Guantanamo'da açlık grevi
Times gazetesi ise, Küba'nın Guatanamo Körfezi'nde ABD'ye ait olan askeri tutukluluk merkezinde tutulanlara karşı uygulanan şiddetin arttığı iddialarını ve buna karşı merkezde başlatılan kitlesel açlık grevini yazıyor.
Gazete, Amerika'nın bu gözaltı merkezinde, tutulanların haftalardır açlık grevinde olduklarını ve geçen hafta sonu gardiyanlarla şiddetli bir çatışmanın yaşandığını belirtiyor. Gazeteye göre, kampta gerilim, askerlerin Guantanamo'daki bir grup tutukluyu, tutuldukları toplu alandan hücrelere nakletmeleri sırasında artmış.

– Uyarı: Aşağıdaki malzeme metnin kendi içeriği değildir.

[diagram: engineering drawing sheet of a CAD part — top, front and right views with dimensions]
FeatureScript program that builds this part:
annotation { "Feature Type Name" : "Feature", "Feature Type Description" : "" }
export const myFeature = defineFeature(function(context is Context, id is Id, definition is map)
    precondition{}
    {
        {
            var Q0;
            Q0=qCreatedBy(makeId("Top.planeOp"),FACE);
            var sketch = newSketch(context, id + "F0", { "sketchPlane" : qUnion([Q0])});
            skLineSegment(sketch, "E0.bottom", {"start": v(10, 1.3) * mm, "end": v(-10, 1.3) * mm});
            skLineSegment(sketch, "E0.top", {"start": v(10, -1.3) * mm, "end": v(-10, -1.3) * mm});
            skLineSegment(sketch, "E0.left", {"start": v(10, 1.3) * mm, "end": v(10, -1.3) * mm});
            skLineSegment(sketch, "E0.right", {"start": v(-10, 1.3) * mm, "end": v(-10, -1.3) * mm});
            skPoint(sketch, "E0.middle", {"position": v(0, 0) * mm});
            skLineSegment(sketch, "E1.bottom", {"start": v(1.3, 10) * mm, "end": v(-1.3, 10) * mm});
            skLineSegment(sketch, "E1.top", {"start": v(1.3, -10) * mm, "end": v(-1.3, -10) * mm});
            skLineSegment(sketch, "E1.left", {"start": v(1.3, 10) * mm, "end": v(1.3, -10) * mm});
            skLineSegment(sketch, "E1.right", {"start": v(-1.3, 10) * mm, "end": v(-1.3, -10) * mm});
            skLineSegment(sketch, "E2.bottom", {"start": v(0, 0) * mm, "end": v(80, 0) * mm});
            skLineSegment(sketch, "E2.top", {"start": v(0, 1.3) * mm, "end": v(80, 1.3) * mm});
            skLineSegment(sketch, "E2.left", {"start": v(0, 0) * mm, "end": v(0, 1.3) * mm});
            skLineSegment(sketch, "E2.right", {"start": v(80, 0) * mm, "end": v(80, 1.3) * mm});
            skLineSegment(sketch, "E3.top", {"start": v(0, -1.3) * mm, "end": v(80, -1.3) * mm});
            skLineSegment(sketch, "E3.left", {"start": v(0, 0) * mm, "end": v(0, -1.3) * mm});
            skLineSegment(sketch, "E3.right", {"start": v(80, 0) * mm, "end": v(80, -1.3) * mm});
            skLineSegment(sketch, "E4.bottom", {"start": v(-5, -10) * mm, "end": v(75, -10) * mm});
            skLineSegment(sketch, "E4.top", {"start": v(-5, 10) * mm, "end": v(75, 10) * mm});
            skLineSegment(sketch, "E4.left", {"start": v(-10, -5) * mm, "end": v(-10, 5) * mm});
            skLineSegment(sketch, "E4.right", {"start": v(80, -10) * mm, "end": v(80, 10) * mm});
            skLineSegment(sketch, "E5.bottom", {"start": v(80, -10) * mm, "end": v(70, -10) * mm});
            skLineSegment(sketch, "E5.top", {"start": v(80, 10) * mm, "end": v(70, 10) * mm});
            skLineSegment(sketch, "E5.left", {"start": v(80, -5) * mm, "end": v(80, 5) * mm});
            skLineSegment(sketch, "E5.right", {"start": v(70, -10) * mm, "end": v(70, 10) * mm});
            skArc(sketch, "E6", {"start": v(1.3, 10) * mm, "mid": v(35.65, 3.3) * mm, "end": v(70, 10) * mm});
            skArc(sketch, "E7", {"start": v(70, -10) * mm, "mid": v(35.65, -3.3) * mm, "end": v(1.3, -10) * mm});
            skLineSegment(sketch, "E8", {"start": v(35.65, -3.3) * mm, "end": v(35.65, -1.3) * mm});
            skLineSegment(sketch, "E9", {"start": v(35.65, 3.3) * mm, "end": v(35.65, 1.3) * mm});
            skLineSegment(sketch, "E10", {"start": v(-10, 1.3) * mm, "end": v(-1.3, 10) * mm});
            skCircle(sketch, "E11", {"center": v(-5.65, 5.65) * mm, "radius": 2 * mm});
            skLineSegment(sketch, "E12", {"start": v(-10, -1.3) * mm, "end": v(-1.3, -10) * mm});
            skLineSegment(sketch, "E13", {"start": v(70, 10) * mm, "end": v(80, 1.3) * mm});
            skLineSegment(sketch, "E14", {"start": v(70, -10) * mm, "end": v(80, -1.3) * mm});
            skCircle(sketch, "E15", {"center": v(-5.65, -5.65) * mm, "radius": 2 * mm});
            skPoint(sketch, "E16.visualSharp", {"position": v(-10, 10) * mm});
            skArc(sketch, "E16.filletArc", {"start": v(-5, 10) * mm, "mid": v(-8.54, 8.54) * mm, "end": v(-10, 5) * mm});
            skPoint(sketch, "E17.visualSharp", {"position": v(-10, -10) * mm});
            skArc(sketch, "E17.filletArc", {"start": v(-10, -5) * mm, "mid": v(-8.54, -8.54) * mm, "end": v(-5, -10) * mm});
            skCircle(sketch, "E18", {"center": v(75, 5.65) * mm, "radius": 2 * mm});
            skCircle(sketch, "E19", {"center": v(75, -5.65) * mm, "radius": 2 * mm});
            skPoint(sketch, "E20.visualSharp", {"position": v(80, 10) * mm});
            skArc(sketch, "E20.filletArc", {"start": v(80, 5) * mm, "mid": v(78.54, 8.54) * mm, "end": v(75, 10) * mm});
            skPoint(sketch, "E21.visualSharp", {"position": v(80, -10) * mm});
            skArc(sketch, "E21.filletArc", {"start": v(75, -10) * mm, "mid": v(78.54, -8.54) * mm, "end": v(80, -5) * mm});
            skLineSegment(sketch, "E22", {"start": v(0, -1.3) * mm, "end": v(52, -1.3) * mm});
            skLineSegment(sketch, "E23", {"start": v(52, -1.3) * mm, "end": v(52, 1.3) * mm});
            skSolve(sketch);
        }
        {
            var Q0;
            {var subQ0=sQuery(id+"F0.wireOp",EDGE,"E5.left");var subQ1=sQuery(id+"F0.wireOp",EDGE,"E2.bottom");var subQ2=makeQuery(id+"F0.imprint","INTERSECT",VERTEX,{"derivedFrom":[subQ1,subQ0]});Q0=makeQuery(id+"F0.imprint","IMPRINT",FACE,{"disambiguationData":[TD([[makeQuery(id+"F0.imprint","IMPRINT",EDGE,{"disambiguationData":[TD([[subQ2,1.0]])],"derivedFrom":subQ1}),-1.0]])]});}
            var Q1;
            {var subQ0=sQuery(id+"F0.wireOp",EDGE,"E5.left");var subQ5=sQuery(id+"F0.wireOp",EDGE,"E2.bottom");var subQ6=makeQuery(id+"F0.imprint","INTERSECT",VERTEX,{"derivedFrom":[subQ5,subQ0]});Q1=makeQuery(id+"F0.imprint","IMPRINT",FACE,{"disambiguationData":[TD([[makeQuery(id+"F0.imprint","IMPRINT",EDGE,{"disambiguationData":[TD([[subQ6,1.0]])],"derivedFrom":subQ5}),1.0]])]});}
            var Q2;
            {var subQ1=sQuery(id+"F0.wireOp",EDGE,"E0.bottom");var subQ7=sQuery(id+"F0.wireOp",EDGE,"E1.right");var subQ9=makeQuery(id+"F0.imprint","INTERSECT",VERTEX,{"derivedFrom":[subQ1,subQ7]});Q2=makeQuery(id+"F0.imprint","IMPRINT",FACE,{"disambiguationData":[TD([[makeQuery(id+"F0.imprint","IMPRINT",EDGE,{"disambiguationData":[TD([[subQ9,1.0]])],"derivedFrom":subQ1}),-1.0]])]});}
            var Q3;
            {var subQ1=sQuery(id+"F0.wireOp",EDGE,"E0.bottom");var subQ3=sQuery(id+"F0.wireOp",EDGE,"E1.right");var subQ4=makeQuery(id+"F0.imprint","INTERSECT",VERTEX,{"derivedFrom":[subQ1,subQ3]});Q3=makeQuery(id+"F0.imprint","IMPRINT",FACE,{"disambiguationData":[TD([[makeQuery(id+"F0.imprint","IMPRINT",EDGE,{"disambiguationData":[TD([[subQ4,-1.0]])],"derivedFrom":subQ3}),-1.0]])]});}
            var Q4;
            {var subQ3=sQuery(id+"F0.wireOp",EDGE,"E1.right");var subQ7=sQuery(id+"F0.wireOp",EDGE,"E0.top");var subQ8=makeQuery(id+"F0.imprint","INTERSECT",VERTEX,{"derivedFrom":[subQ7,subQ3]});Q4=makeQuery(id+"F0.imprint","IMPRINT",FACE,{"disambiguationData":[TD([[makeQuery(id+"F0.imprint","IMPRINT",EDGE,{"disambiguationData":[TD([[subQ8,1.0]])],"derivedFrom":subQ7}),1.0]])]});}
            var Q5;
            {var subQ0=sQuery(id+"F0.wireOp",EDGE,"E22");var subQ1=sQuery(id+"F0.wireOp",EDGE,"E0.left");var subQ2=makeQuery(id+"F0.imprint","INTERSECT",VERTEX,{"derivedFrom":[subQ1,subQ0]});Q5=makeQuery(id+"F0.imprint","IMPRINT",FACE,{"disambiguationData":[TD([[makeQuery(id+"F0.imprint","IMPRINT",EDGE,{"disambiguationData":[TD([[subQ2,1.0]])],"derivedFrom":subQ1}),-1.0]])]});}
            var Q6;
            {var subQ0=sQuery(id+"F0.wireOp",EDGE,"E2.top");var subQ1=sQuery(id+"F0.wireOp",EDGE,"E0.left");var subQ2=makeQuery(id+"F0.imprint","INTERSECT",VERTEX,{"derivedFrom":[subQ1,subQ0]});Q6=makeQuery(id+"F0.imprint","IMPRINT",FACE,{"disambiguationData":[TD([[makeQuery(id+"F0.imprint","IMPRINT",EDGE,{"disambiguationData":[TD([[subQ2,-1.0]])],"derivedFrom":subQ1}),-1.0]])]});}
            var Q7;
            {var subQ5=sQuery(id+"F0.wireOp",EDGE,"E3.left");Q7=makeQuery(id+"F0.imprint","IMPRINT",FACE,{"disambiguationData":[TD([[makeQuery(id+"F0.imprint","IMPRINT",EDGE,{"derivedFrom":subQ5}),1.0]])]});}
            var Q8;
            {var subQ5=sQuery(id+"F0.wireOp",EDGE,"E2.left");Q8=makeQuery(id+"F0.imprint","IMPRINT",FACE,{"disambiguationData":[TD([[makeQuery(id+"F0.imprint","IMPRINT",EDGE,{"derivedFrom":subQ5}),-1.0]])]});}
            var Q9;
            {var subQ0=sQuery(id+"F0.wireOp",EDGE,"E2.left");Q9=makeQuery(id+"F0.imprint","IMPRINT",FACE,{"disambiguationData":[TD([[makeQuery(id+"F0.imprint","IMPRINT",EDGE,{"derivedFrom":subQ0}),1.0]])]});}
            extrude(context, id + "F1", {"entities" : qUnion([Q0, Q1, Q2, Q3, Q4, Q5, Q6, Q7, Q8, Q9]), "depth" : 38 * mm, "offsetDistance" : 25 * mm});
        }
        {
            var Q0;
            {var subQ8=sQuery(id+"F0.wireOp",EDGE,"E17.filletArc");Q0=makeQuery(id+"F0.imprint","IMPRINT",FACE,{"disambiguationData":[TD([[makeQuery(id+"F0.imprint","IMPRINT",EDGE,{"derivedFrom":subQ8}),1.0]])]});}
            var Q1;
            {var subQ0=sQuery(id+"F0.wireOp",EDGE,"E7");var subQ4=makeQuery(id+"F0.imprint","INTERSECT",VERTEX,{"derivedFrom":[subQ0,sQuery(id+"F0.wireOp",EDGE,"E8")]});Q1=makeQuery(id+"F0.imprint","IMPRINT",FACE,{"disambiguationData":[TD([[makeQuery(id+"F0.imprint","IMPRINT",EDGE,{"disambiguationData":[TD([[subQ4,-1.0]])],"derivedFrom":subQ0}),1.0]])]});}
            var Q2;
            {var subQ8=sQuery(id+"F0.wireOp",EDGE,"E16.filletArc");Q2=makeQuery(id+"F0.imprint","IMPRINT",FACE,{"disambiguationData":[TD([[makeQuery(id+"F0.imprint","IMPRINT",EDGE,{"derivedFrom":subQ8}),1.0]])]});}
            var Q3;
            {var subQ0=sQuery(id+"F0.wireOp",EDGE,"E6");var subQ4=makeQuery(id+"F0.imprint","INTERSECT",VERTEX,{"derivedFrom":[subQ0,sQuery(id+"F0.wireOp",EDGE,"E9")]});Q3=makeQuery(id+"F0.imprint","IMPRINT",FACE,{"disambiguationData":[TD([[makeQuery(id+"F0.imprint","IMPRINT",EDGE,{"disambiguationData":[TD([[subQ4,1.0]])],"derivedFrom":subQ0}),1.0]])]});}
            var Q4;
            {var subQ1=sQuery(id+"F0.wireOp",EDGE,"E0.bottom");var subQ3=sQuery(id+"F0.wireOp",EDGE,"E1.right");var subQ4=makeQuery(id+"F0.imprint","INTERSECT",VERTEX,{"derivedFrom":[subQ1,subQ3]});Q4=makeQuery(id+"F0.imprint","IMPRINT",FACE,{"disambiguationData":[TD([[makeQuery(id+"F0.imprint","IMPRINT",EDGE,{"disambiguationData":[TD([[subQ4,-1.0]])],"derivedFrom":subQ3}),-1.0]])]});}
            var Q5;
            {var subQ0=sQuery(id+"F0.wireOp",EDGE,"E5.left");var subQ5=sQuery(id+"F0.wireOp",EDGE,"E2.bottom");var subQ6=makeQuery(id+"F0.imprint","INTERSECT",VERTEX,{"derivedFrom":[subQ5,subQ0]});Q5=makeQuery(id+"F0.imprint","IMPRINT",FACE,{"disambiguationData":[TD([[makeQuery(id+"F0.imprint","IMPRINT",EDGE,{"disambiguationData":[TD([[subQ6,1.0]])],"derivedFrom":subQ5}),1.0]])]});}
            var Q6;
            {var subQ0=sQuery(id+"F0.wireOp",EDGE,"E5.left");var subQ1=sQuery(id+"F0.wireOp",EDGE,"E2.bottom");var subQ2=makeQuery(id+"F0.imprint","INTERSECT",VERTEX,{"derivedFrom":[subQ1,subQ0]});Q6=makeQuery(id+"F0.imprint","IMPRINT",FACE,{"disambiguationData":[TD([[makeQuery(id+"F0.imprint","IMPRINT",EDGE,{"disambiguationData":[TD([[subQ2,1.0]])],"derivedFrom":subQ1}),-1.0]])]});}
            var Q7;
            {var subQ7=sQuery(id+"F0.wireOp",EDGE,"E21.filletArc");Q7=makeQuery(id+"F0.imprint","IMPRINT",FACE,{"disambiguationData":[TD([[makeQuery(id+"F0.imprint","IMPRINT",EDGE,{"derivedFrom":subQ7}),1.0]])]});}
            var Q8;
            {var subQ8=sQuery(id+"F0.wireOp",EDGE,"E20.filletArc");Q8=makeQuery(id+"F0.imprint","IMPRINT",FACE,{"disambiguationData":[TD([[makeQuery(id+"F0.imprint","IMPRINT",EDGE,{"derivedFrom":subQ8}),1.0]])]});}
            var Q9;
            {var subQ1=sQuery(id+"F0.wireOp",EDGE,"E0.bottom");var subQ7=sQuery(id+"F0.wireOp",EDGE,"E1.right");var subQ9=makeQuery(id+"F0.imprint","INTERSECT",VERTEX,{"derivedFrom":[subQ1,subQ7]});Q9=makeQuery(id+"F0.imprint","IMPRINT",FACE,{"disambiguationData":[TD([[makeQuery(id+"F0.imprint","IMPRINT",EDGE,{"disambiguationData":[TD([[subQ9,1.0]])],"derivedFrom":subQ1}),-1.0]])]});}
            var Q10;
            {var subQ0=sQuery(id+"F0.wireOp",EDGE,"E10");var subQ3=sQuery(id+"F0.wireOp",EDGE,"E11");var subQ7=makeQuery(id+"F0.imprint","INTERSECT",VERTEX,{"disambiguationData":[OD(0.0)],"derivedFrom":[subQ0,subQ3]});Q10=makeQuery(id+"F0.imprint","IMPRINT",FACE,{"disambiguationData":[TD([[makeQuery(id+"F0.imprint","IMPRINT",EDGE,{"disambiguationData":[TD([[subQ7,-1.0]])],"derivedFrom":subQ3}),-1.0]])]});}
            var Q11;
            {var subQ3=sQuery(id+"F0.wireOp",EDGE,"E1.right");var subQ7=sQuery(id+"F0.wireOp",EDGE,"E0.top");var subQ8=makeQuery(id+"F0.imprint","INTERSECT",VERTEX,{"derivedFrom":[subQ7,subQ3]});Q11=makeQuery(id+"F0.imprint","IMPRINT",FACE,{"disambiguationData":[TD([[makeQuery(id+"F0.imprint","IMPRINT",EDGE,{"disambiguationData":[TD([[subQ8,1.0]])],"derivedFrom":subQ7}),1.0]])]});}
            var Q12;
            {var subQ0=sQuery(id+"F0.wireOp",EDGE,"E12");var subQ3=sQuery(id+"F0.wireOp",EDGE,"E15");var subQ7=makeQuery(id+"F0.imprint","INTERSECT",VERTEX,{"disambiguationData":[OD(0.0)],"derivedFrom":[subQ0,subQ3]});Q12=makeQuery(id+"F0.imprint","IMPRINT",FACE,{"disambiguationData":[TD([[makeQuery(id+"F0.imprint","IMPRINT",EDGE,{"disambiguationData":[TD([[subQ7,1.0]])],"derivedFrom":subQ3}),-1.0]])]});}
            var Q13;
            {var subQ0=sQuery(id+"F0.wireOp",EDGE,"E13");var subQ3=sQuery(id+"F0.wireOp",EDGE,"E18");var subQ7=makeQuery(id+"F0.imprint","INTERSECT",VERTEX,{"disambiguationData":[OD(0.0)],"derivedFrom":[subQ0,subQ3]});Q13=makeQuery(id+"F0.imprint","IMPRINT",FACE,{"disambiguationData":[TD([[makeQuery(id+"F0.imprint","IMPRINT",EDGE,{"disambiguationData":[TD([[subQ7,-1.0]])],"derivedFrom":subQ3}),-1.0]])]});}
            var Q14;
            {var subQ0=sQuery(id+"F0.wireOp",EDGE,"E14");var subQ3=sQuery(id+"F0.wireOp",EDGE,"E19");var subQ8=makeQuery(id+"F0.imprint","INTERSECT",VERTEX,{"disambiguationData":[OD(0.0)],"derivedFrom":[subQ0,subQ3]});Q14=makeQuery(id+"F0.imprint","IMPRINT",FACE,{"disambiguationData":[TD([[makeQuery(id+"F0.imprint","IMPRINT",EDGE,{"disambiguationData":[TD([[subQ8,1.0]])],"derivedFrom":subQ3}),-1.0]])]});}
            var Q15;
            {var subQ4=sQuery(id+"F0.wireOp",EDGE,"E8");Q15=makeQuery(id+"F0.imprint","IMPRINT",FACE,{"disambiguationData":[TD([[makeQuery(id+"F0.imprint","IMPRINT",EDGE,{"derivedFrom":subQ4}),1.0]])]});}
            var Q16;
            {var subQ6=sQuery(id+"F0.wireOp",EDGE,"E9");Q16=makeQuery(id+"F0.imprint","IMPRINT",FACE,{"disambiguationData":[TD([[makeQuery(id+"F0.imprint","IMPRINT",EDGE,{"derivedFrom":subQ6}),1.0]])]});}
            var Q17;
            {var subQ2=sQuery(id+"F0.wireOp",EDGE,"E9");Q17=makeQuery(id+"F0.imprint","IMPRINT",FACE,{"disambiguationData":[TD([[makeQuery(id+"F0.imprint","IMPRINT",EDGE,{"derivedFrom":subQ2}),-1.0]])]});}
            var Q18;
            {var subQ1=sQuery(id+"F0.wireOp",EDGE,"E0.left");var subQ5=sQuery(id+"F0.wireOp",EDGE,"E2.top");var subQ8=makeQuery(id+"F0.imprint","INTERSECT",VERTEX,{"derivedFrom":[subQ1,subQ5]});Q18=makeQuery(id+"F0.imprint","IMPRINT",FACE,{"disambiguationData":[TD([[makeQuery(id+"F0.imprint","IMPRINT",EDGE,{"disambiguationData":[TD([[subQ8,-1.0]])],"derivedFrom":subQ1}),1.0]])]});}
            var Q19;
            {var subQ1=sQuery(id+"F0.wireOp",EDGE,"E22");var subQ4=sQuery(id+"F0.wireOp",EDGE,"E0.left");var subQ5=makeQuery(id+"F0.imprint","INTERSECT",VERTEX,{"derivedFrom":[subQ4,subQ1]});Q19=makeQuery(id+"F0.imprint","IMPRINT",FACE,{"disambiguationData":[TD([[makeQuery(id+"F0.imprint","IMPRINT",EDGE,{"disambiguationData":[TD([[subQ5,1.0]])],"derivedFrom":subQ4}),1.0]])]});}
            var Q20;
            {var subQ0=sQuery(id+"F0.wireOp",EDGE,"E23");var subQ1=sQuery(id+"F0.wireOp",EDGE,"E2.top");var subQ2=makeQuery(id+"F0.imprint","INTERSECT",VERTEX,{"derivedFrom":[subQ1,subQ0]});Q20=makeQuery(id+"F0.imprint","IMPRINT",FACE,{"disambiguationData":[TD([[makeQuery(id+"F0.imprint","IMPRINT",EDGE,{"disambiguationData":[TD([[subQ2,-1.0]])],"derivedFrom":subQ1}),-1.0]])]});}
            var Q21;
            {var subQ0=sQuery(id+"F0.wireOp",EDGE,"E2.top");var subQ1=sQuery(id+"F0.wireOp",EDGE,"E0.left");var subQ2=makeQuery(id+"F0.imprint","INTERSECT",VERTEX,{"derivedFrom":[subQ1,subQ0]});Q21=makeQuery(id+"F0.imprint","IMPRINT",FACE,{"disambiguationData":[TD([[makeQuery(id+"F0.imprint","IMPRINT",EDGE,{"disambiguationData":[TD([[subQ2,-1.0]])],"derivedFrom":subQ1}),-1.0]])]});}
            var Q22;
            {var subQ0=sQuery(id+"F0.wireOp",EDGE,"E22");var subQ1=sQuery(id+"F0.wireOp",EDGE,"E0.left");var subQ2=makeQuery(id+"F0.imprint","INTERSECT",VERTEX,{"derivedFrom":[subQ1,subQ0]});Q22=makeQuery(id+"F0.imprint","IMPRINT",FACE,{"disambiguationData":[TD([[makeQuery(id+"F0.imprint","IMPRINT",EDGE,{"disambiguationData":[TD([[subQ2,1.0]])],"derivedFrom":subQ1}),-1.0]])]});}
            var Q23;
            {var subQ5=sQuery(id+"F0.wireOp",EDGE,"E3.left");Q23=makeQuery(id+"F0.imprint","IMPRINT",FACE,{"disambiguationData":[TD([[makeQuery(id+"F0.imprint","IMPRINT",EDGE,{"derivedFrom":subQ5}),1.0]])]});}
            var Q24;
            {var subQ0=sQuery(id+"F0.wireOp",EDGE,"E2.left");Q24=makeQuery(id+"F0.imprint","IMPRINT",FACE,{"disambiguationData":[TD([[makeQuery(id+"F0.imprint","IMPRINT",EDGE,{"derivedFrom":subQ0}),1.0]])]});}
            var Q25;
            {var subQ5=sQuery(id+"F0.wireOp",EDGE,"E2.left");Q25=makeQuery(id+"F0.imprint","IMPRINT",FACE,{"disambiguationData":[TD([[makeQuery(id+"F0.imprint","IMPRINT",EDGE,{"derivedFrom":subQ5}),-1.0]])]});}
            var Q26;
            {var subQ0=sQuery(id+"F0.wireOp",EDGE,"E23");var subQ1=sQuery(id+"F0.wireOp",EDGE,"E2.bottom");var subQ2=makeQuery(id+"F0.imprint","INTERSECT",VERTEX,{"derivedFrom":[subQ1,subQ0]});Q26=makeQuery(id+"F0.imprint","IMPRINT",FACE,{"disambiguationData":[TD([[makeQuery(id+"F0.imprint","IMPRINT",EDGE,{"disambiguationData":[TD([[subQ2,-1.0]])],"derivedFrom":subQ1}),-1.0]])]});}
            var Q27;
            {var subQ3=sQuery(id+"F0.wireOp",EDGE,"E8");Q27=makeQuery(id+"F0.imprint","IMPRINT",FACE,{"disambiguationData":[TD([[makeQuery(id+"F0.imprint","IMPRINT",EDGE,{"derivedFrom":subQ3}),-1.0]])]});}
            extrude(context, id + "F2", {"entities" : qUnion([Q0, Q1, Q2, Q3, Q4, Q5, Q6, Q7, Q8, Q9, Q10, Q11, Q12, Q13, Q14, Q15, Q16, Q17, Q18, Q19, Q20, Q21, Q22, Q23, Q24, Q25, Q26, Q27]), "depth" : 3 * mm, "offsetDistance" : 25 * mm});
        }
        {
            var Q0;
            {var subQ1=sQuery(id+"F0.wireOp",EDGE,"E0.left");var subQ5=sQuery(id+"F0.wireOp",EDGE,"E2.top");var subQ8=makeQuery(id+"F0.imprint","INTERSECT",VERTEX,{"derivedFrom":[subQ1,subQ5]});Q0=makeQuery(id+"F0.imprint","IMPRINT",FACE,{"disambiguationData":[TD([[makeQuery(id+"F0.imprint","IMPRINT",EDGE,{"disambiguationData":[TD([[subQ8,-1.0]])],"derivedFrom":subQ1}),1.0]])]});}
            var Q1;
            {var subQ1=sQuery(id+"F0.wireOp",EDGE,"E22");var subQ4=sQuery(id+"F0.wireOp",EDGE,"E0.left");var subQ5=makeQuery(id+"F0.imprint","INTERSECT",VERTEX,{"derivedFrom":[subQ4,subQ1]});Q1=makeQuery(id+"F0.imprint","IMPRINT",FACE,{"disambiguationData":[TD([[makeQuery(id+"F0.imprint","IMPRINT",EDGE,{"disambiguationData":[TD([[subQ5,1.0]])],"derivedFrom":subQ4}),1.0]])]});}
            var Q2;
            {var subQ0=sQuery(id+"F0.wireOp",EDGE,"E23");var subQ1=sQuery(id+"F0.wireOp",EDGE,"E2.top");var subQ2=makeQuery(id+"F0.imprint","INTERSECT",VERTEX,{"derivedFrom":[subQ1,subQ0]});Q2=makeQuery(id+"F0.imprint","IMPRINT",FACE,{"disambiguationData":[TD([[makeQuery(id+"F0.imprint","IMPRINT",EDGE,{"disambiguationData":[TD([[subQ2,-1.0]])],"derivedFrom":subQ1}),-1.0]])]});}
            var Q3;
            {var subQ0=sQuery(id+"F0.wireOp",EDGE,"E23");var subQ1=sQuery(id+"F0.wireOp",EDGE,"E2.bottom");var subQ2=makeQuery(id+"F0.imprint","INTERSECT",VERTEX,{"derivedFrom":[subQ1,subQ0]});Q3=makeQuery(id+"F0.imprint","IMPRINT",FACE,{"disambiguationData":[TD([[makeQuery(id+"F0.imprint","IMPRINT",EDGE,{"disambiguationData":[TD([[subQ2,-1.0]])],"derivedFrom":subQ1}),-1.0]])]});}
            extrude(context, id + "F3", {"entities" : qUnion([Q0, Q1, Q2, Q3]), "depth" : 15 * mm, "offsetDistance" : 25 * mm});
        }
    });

Bu uygulama Guantanamo'da tutulanların başlattığı açlık grevine karşı bir cezalandırma olarak yapılmış.
Financial Times gazetesinden John-Paul Rathbone ise Venezuela'da dün sonuçlanan cumhurbaşkanlığı seçimlerini değerlendirmiş. Yazara göre Venezuela'da devrimci hayallerin anılarının silinmesi süratli oluyor.
Yazıda özetle şöyle deniyor:
"Venezuela'da çabuk sönen devrim hayali"
"Ölümünden yalnızca altı hafta sonra Hugo Chavez'in sosyalist hayalleri silikleşiyor. Chavez'in kendisinin halefi olarak seçtiği Nicolas Maduro, Venezuela'daki cumhurbaşkanlığı seçimini kazandı fakat yalnızca çok küçük bir farkla. Kendisini Chavez'in oğlu olarak ilan eden Maduro, oyların yüzde 50,7'sini alırken, muhalif lider Henrique Caprilles ise seçmenin yüzde 49.1'inin oyunu aldı. Arada yalnızca 235 bin kişi fark söz konusu. Bunu Chavez'in Ekim ayında muhalefete attığı 11 puanlık farkla kıyaslayın."
Financial Times yazarına göre, Venezuela'daki Bolivarcı projenin tüm boşlukları Chavez döneminde, liderin kendine has karizması ve petrodolarlarla kapatıldı.
Maduro zorlu bir seçimin ardından şimdi daha zorlu bir cumhurbaşkanlığına hazırlanıyor.